(About this exercise):
The lines wanted are those in the data below that include "DISTRIMODEL".

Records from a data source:
========================
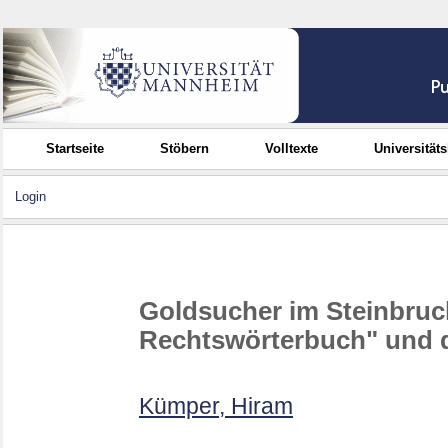
Startseite
Stöbern
Volltexte
Universität
Login
Goldsucher im Steinbru
Rechtswörterbuch" und 
Kümper, Hiram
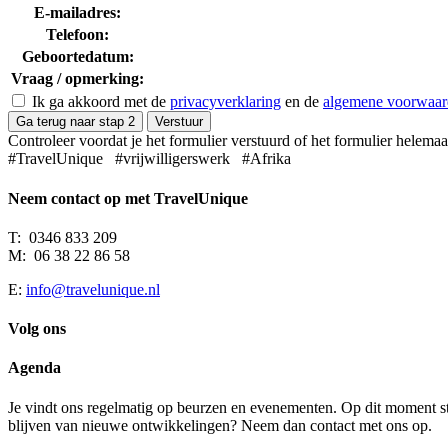
E-mailadres:
Telefoon:
Geboortedatum:
Vraag / opmerking:
Ik ga akkoord met de
privacyverklaring
en de
algemene voorwaar
Ga terug naar stap 2
Verstuur
Controleer voordat je het formulier verstuurd of het formulier helemaal
#TravelUnique #vrijwilligerswerk #Afrika
Neem contact op met TravelUnique
T: 0346 833 209
M: 06 38 22 86 58
E:
info@travelunique.nl
Volg ons
Agenda
Je vindt ons regelmatig op beurzen en evenementen. Op dit moment 
blijven van nieuwe ontwikkelingen? Neem dan contact met ons op.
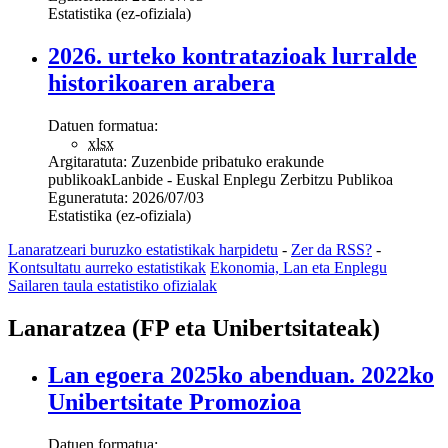
Estatistika (ez-ofiziala)
2026. urteko kontratazioak lurralde
historikoaren arabera
Datuen formatua:
xlsx
Argitaratuta:
Zuzenbide pribatuko erakunde
publikoak
Lanbide - Euskal Enplegu Zerbitzu Publikoa
Eguneratuta:
2026/07/03
Estatistika (ez-ofiziala)
Lanaratzeari buruzko estatistikak harpidetu
-
Zer da RSS?
-
Kontsultatu aurreko estatistikak
Ekonomia, Lan eta Enplegu
Sailaren taula estatistiko ofizialak
Lanaratzea (FP eta Unibertsitateak)
Lan egoera 2025ko abenduan. 2022ko
Unibertsitate Promozioa
Datuen formatua:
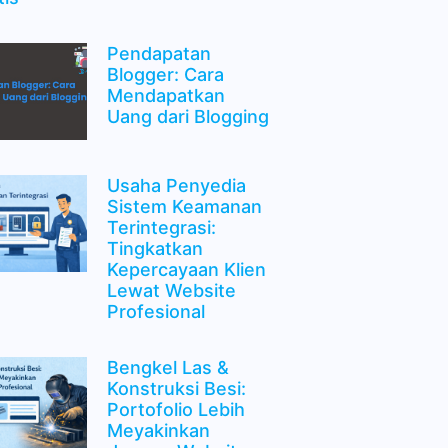
Pendapatan
Blogger: Cara
Mendapatkan
Uang dari Blogging
Usaha Penyedia
Sistem Keamanan
Terintegrasi:
Tingkatkan
Kepercayaan Klien
Lewat Website
Profesional
Bengkel Las &
Konstruksi Besi:
Portofolio Lebih
Meyakinkan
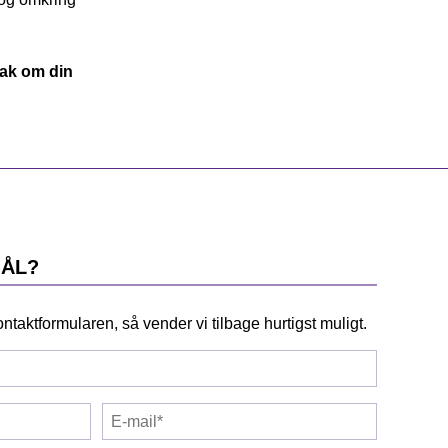
nak om din
ÅL?
ontaktformularen, så vender vi tilbage hurtigst muligt.
E-
mail*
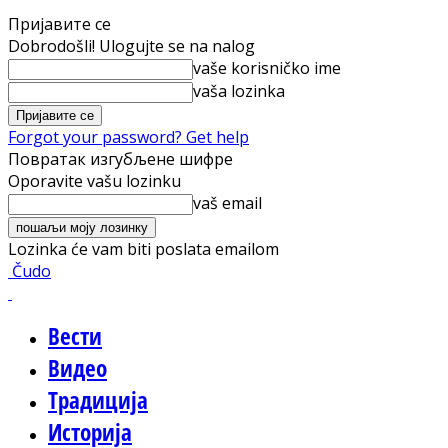
Пријавите се
Dobrodošli! Ulogujte se na nalog
vaše korisničko ime
vaša lozinka
Forgot your password? Get help
Повратак изгубљене шифре
Oporavite vašu lozinku
vaš email
Lozinka će vam biti poslata emailom
Čudo
Вести
Видео
Традиција
Историја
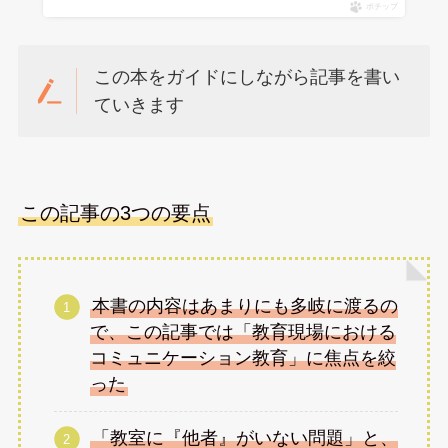
ポチップ
この本をガイドにしながら記事を書い
ていきます
この記事の3つの要点
本書の内容はあまりにも多岐に渡るの
で、この記事では「教育現場における
コミュニケーション教育」に焦点を絞
った
「教室に『他者』がいない問題」と、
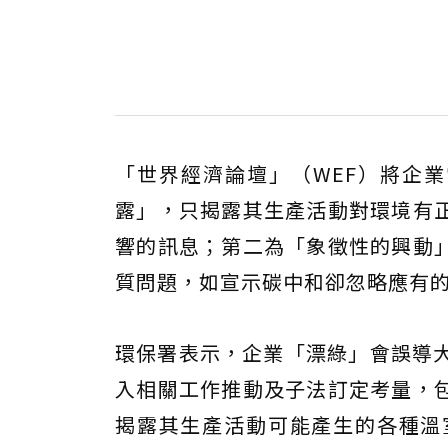
「世界經濟論壇」（WEF）將企
露」，只揭露其生產活動對環境有
響的訊息；第二為「象徵性的興動
質問題，如宣示碳中和卻忽略應有
環保署表示，企業「漂綠」會誤導大
入相關工作推動及子法訂定考量，
揭露其生產活動可能產生的各種溫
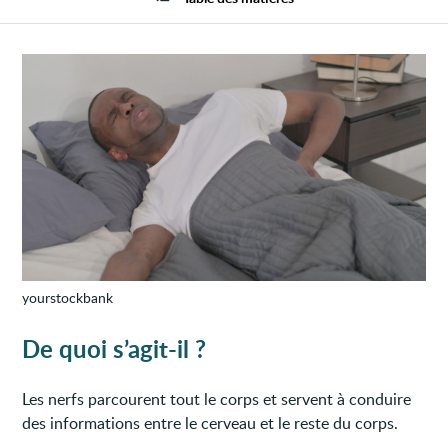
yourstockbank
De quoi s’agit-il ?
Les nerfs parcourent tout le corps et servent à conduire
des informations entre le cerveau et le reste du corps.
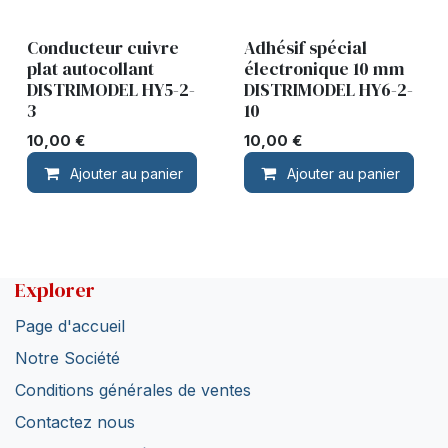
Conducteur cuivre
Adhésif spécial
plat autocollant
électronique 10 mm
DISTRIMODEL HY5-2-
DISTRIMODEL HY6-2-
3
10
10,00
€
10,00
€
Ajouter au panier
Ajouter au panier
Explorer
Page d'accueil
Notre Société
Conditions générales de ventes
Contactez nous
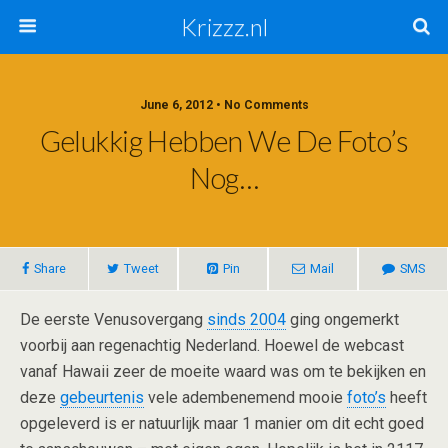
Krizzz.nl
June 6, 2012 • No Comments
Gelukkig Hebben We De Foto’s
Nog…
Share
Tweet
Pin
Mail
SMS
De eerste Venusovergang
sinds 2004
ging ongemerkt
voorbij aan regenachtig Nederland. Hoewel de webcast
vanaf Hawaii zeer de moeite waard was om te bekijken en
deze
gebeurtenis
vele adembenemend mooie
foto’s
heeft
opgeleverd is er natuurlijk maar 1 manier om dit echt goed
========================
(Output of the task):
DISTRIMODEL HY5-2-
DISTRIMODEL HY6-2-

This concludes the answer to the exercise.